> TO DO: Keep the pictures out and restate every record exactly.

(Text-based design files)
= = = =

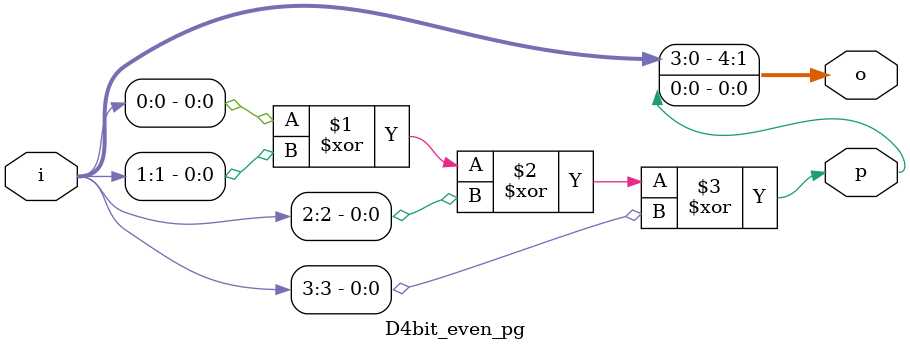
<source format=v>
`timescale 1ns / 1ps
module D4bit_even_pg(o,p,i);
input [3:0]i;
output p;
output [4:0]o;
assign p=i[0]^i[1]^i[2]^i[3];
assign o={i,p};
endmodule
</source>
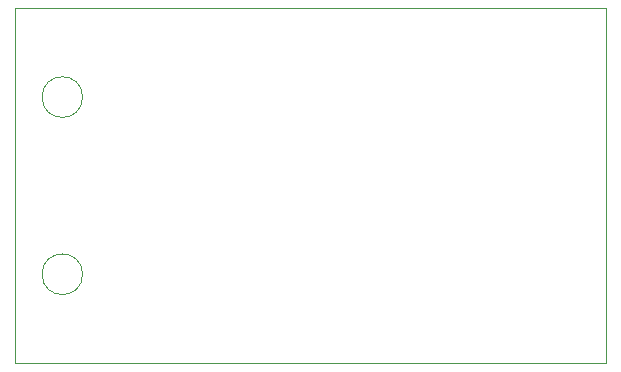
<source format=gbr>
G04 #@! TF.GenerationSoftware,KiCad,Pcbnew,(5.1.5-0-10_14)*
G04 #@! TF.CreationDate,2020-09-29T12:48:30-04:00*
G04 #@! TF.ProjectId,ESLO_RB_DEBUG,45534c4f-5f52-4425-9f44-454255472e6b,rev?*
G04 #@! TF.SameCoordinates,Original*
G04 #@! TF.FileFunction,Profile,NP*
%FSLAX46Y46*%
G04 Gerber Fmt 4.6, Leading zero omitted, Abs format (unit mm)*
G04 Created by KiCad (PCBNEW (5.1.5-0-10_14)) date 2020-09-29 12:48:30*
%MOMM*%
%LPD*%
G04 APERTURE LIST*
%ADD10C,0.050000*%
G04 APERTURE END LIST*
D10*
X127720000Y-94500000D02*
G75*
G03X127720000Y-94500000I-1720000J0D01*
G01*
X127720000Y-79500000D02*
G75*
G03X127720000Y-79500000I-1720000J0D01*
G01*
X172000000Y-72000000D02*
X122000000Y-72000000D01*
X172000000Y-102000000D02*
X172000000Y-72000000D01*
X122000000Y-102000000D02*
X172000000Y-102000000D01*
X122000000Y-72000000D02*
X122000000Y-102000000D01*
M02*

</source>
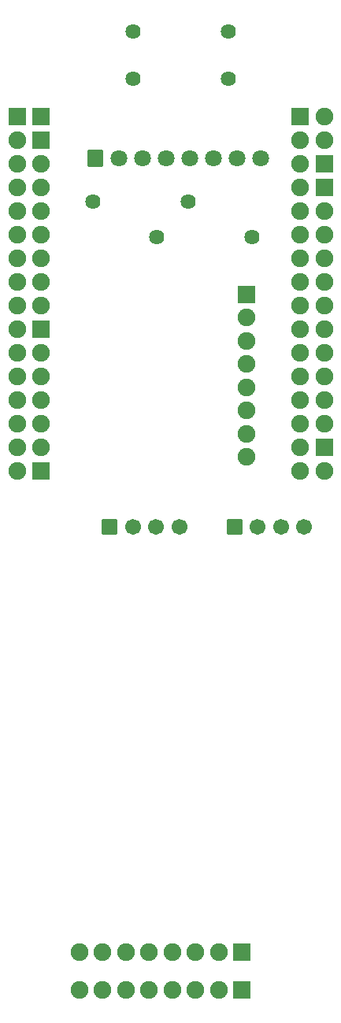
<source format=gbs>
G04 Layer: BottomSolderMaskLayer*
G04 EasyEDA v6.5.29, 2023-07-17 12:51:40*
G04 808404bb7cf74e47bcb3a87537bd774a,526de7724db94d99884824a7b7aad82a,10*
G04 Gerber Generator version 0.2*
G04 Scale: 100 percent, Rotated: No, Reflected: No *
G04 Dimensions in millimeters *
G04 leading zeros omitted , absolute positions ,4 integer and 5 decimal *
%FSLAX45Y45*%
%MOMM*%

%AMMACRO1*1,1,$1,$2,$3*1,1,$1,$4,$5*1,1,$1,0-$2,0-$3*1,1,$1,0-$4,0-$5*20,1,$1,$2,$3,$4,$5,0*20,1,$1,$4,$5,0-$2,0-$3,0*20,1,$1,0-$2,0-$3,0-$4,0-$5,0*20,1,$1,0-$4,0-$5,$2,$3,0*4,1,4,$2,$3,$4,$5,0-$2,0-$3,0-$4,0-$5,$2,$3,0*%
%ADD10MACRO1,0.1016X-0.9X0.9X-0.9X-0.9*%
%ADD11MACRO1,0.1016X-0.9X-0.9X-0.9X0.9*%
%ADD12C,1.9016*%
%ADD13C,1.6256*%
%ADD14C,1.8016*%
%ADD15MACRO1,0.1016X-0.7874X0.85X0.7874X0.85*%
%ADD16MACRO1,0.1016X0.9X0.9X0.9X-0.9*%
%ADD17MACRO1,0.1016X0.85X-0.9X-0.85X-0.9*%
%ADD18MACRO1,0.1016X0.9X0.85X0.9X-0.85*%
%ADD19C,1.7016*%
%ADD20MACRO1,0.1016X0.8X0.8X0.8X-0.8*%

%LPD*%
D10*
G01*
X1140993Y12269774D03*
D11*
G01*
X1140993Y12015774D03*
D12*
G01*
X1140993Y11761774D03*
G01*
X1140993Y11507774D03*
G01*
X1140993Y11253774D03*
G01*
X1140993Y10999774D03*
G01*
X1140993Y10745774D03*
G01*
X1140993Y10491774D03*
G01*
X1140993Y10237774D03*
D11*
G01*
X1140993Y9983774D03*
D12*
G01*
X1140993Y9729774D03*
G01*
X1140993Y9475774D03*
G01*
X1140993Y9221774D03*
G01*
X1140993Y8967774D03*
G01*
X1140993Y8713774D03*
D11*
G01*
X1140993Y8459774D03*
D12*
G01*
X4188002Y12269774D03*
G01*
X4188002Y12015774D03*
D11*
G01*
X4188002Y11761774D03*
G01*
X4188002Y11507774D03*
D12*
G01*
X4188002Y11253774D03*
G01*
X4188002Y10999774D03*
G01*
X4188002Y10745774D03*
G01*
X4188002Y10491774D03*
G01*
X4188002Y10237774D03*
G01*
X4188002Y9983774D03*
G01*
X4188002Y9729774D03*
G01*
X4188002Y9475774D03*
G01*
X4188002Y9221774D03*
G01*
X4188002Y8967774D03*
D11*
G01*
X4188002Y8713774D03*
D12*
G01*
X4188002Y8459774D03*
D13*
G01*
X2724810Y11353800D03*
G01*
X1694789Y11353800D03*
D14*
G01*
X3505200Y11823725D03*
G01*
X3251200Y11823725D03*
G01*
X2997200Y11823725D03*
G01*
X2743200Y11823725D03*
G01*
X2489200Y11823725D03*
G01*
X2235200Y11823725D03*
G01*
X1981200Y11823725D03*
D15*
G01*
X1727200Y11823725D03*
D13*
G01*
X3410610Y10972800D03*
G01*
X2380589Y10972800D03*
G01*
X3156610Y13182625D03*
G01*
X2126589Y13182625D03*
G01*
X2126589Y12674625D03*
G01*
X3156610Y12674625D03*
D16*
G01*
X881786Y12269774D03*
D12*
G01*
X881786Y12015774D03*
G01*
X881786Y11761774D03*
G01*
X881786Y11507774D03*
G01*
X881786Y11253774D03*
G01*
X881786Y10999774D03*
G01*
X881786Y10745774D03*
G01*
X881786Y10491774D03*
G01*
X881786Y10237774D03*
G01*
X881786Y9983774D03*
G01*
X881786Y9729774D03*
G01*
X881786Y9475774D03*
G01*
X881786Y9221774D03*
G01*
X881786Y8967774D03*
G01*
X881786Y8713774D03*
G01*
X881786Y8459774D03*
D16*
G01*
X3928795Y12269774D03*
D12*
G01*
X3928795Y12015774D03*
G01*
X3928795Y11761774D03*
G01*
X3928795Y11507774D03*
G01*
X3928795Y11253774D03*
G01*
X3928795Y10999774D03*
G01*
X3928795Y10745774D03*
G01*
X3928795Y10491774D03*
G01*
X3928795Y10237774D03*
G01*
X3928795Y9983774D03*
G01*
X3928795Y9729774D03*
G01*
X3928795Y9475774D03*
G01*
X3928795Y9221774D03*
G01*
X3928795Y8967774D03*
G01*
X3928795Y8713774D03*
G01*
X3928795Y8459774D03*
D17*
G01*
X3300690Y2882901D03*
D12*
G01*
X3050717Y2882900D03*
G01*
X2800705Y2882900D03*
G01*
X2550718Y2882900D03*
G01*
X2300681Y2882900D03*
G01*
X2050719Y2882900D03*
G01*
X1800707Y2882900D03*
G01*
X1550720Y2882900D03*
D17*
G01*
X3300690Y3289301D03*
D12*
G01*
X3050717Y3289300D03*
G01*
X2800705Y3289300D03*
G01*
X2550718Y3289300D03*
G01*
X2300681Y3289300D03*
G01*
X2050719Y3289300D03*
G01*
X1800707Y3289300D03*
G01*
X1550720Y3289300D03*
D18*
G01*
X3352798Y10359896D03*
D12*
G01*
X3352800Y10109911D03*
G01*
X3352800Y9859899D03*
G01*
X3352800Y9609912D03*
G01*
X3352800Y9359900D03*
G01*
X3352800Y9109913D03*
G01*
X3352800Y8859901D03*
G01*
X3352800Y8609914D03*
D19*
G01*
X2377617Y7861300D03*
G01*
X2627604Y7861300D03*
D20*
G01*
X1877606Y7861300D03*
D19*
G01*
X2127605Y7861300D03*
G01*
X3719118Y7861300D03*
G01*
X3969105Y7861300D03*
D20*
G01*
X3219107Y7861300D03*
D19*
G01*
X3469081Y7861300D03*
M02*

</source>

= = = =

> RESULT FOR THIS TASK:
<source format=v>
`timescale 1ns / 1ps
module D4bit_even_pg(o,p,i);
input [3:0]i;
output p;
output [4:0]o;
assign p=i[0]^i[1]^i[2]^i[3];
assign o={i,p};
endmodule
</source>
<source format=gbr>
G04 #@! TF.GenerationSoftware,KiCad,Pcbnew,(5.1.5-0-10_14)*
G04 #@! TF.CreationDate,2020-09-29T12:48:30-04:00*
G04 #@! TF.ProjectId,ESLO_RB_DEBUG,45534c4f-5f52-4425-9f44-454255472e6b,rev?*
G04 #@! TF.SameCoordinates,Original*
G04 #@! TF.FileFunction,Profile,NP*
%FSLAX46Y46*%
G04 Gerber Fmt 4.6, Leading zero omitted, Abs format (unit mm)*
G04 Created by KiCad (PCBNEW (5.1.5-0-10_14)) date 2020-09-29 12:48:30*
%MOMM*%
%LPD*%
G04 APERTURE LIST*
%ADD10C,0.050000*%
G04 APERTURE END LIST*
D10*
X127720000Y-94500000D02*
G75*
G03X127720000Y-94500000I-1720000J0D01*
G01*
X127720000Y-79500000D02*
G75*
G03X127720000Y-79500000I-1720000J0D01*
G01*
X172000000Y-72000000D02*
X122000000Y-72000000D01*
X172000000Y-102000000D02*
X172000000Y-72000000D01*
X122000000Y-102000000D02*
X172000000Y-102000000D01*
X122000000Y-72000000D02*
X122000000Y-102000000D01*
M02*

</source>
<source format=gbs>
G04 Layer: BottomSolderMaskLayer*
G04 EasyEDA v6.5.29, 2023-07-17 12:51:40*
G04 808404bb7cf74e47bcb3a87537bd774a,526de7724db94d99884824a7b7aad82a,10*
G04 Gerber Generator version 0.2*
G04 Scale: 100 percent, Rotated: No, Reflected: No *
G04 Dimensions in millimeters *
G04 leading zeros omitted , absolute positions ,4 integer and 5 decimal *
%FSLAX45Y45*%
%MOMM*%

%AMMACRO1*1,1,$1,$2,$3*1,1,$1,$4,$5*1,1,$1,0-$2,0-$3*1,1,$1,0-$4,0-$5*20,1,$1,$2,$3,$4,$5,0*20,1,$1,$4,$5,0-$2,0-$3,0*20,1,$1,0-$2,0-$3,0-$4,0-$5,0*20,1,$1,0-$4,0-$5,$2,$3,0*4,1,4,$2,$3,$4,$5,0-$2,0-$3,0-$4,0-$5,$2,$3,0*%
%ADD10MACRO1,0.1016X-0.9X0.9X-0.9X-0.9*%
%ADD11MACRO1,0.1016X-0.9X-0.9X-0.9X0.9*%
%ADD12C,1.9016*%
%ADD13C,1.6256*%
%ADD14C,1.8016*%
%ADD15MACRO1,0.1016X-0.7874X0.85X0.7874X0.85*%
%ADD16MACRO1,0.1016X0.9X0.9X0.9X-0.9*%
%ADD17MACRO1,0.1016X0.85X-0.9X-0.85X-0.9*%
%ADD18MACRO1,0.1016X0.9X0.85X0.9X-0.85*%
%ADD19C,1.7016*%
%ADD20MACRO1,0.1016X0.8X0.8X0.8X-0.8*%

%LPD*%
D10*
G01*
X1140993Y12269774D03*
D11*
G01*
X1140993Y12015774D03*
D12*
G01*
X1140993Y11761774D03*
G01*
X1140993Y11507774D03*
G01*
X1140993Y11253774D03*
G01*
X1140993Y10999774D03*
G01*
X1140993Y10745774D03*
G01*
X1140993Y10491774D03*
G01*
X1140993Y10237774D03*
D11*
G01*
X1140993Y9983774D03*
D12*
G01*
X1140993Y9729774D03*
G01*
X1140993Y9475774D03*
G01*
X1140993Y9221774D03*
G01*
X1140993Y8967774D03*
G01*
X1140993Y8713774D03*
D11*
G01*
X1140993Y8459774D03*
D12*
G01*
X4188002Y12269774D03*
G01*
X4188002Y12015774D03*
D11*
G01*
X4188002Y11761774D03*
G01*
X4188002Y11507774D03*
D12*
G01*
X4188002Y11253774D03*
G01*
X4188002Y10999774D03*
G01*
X4188002Y10745774D03*
G01*
X4188002Y10491774D03*
G01*
X4188002Y10237774D03*
G01*
X4188002Y9983774D03*
G01*
X4188002Y9729774D03*
G01*
X4188002Y9475774D03*
G01*
X4188002Y9221774D03*
G01*
X4188002Y8967774D03*
D11*
G01*
X4188002Y8713774D03*
D12*
G01*
X4188002Y8459774D03*
D13*
G01*
X2724810Y11353800D03*
G01*
X1694789Y11353800D03*
D14*
G01*
X3505200Y11823725D03*
G01*
X3251200Y11823725D03*
G01*
X2997200Y11823725D03*
G01*
X2743200Y11823725D03*
G01*
X2489200Y11823725D03*
G01*
X2235200Y11823725D03*
G01*
X1981200Y11823725D03*
D15*
G01*
X1727200Y11823725D03*
D13*
G01*
X3410610Y10972800D03*
G01*
X2380589Y10972800D03*
G01*
X3156610Y13182625D03*
G01*
X2126589Y13182625D03*
G01*
X2126589Y12674625D03*
G01*
X3156610Y12674625D03*
D16*
G01*
X881786Y12269774D03*
D12*
G01*
X881786Y12015774D03*
G01*
X881786Y11761774D03*
G01*
X881786Y11507774D03*
G01*
X881786Y11253774D03*
G01*
X881786Y10999774D03*
G01*
X881786Y10745774D03*
G01*
X881786Y10491774D03*
G01*
X881786Y10237774D03*
G01*
X881786Y9983774D03*
G01*
X881786Y9729774D03*
G01*
X881786Y9475774D03*
G01*
X881786Y9221774D03*
G01*
X881786Y8967774D03*
G01*
X881786Y8713774D03*
G01*
X881786Y8459774D03*
D16*
G01*
X3928795Y12269774D03*
D12*
G01*
X3928795Y12015774D03*
G01*
X3928795Y11761774D03*
G01*
X3928795Y11507774D03*
G01*
X3928795Y11253774D03*
G01*
X3928795Y10999774D03*
G01*
X3928795Y10745774D03*
G01*
X3928795Y10491774D03*
G01*
X3928795Y10237774D03*
G01*
X3928795Y9983774D03*
G01*
X3928795Y9729774D03*
G01*
X3928795Y9475774D03*
G01*
X3928795Y9221774D03*
G01*
X3928795Y8967774D03*
G01*
X3928795Y8713774D03*
G01*
X3928795Y8459774D03*
D17*
G01*
X3300690Y2882901D03*
D12*
G01*
X3050717Y2882900D03*
G01*
X2800705Y2882900D03*
G01*
X2550718Y2882900D03*
G01*
X2300681Y2882900D03*
G01*
X2050719Y2882900D03*
G01*
X1800707Y2882900D03*
G01*
X1550720Y2882900D03*
D17*
G01*
X3300690Y3289301D03*
D12*
G01*
X3050717Y3289300D03*
G01*
X2800705Y3289300D03*
G01*
X2550718Y3289300D03*
G01*
X2300681Y3289300D03*
G01*
X2050719Y3289300D03*
G01*
X1800707Y3289300D03*
G01*
X1550720Y3289300D03*
D18*
G01*
X3352798Y10359896D03*
D12*
G01*
X3352800Y10109911D03*
G01*
X3352800Y9859899D03*
G01*
X3352800Y9609912D03*
G01*
X3352800Y9359900D03*
G01*
X3352800Y9109913D03*
G01*
X3352800Y8859901D03*
G01*
X3352800Y8609914D03*
D19*
G01*
X2377617Y7861300D03*
G01*
X2627604Y7861300D03*
D20*
G01*
X1877606Y7861300D03*
D19*
G01*
X2127605Y7861300D03*
G01*
X3719118Y7861300D03*
G01*
X3969105Y7861300D03*
D20*
G01*
X3219107Y7861300D03*
D19*
G01*
X3469081Y7861300D03*
M02*

</source>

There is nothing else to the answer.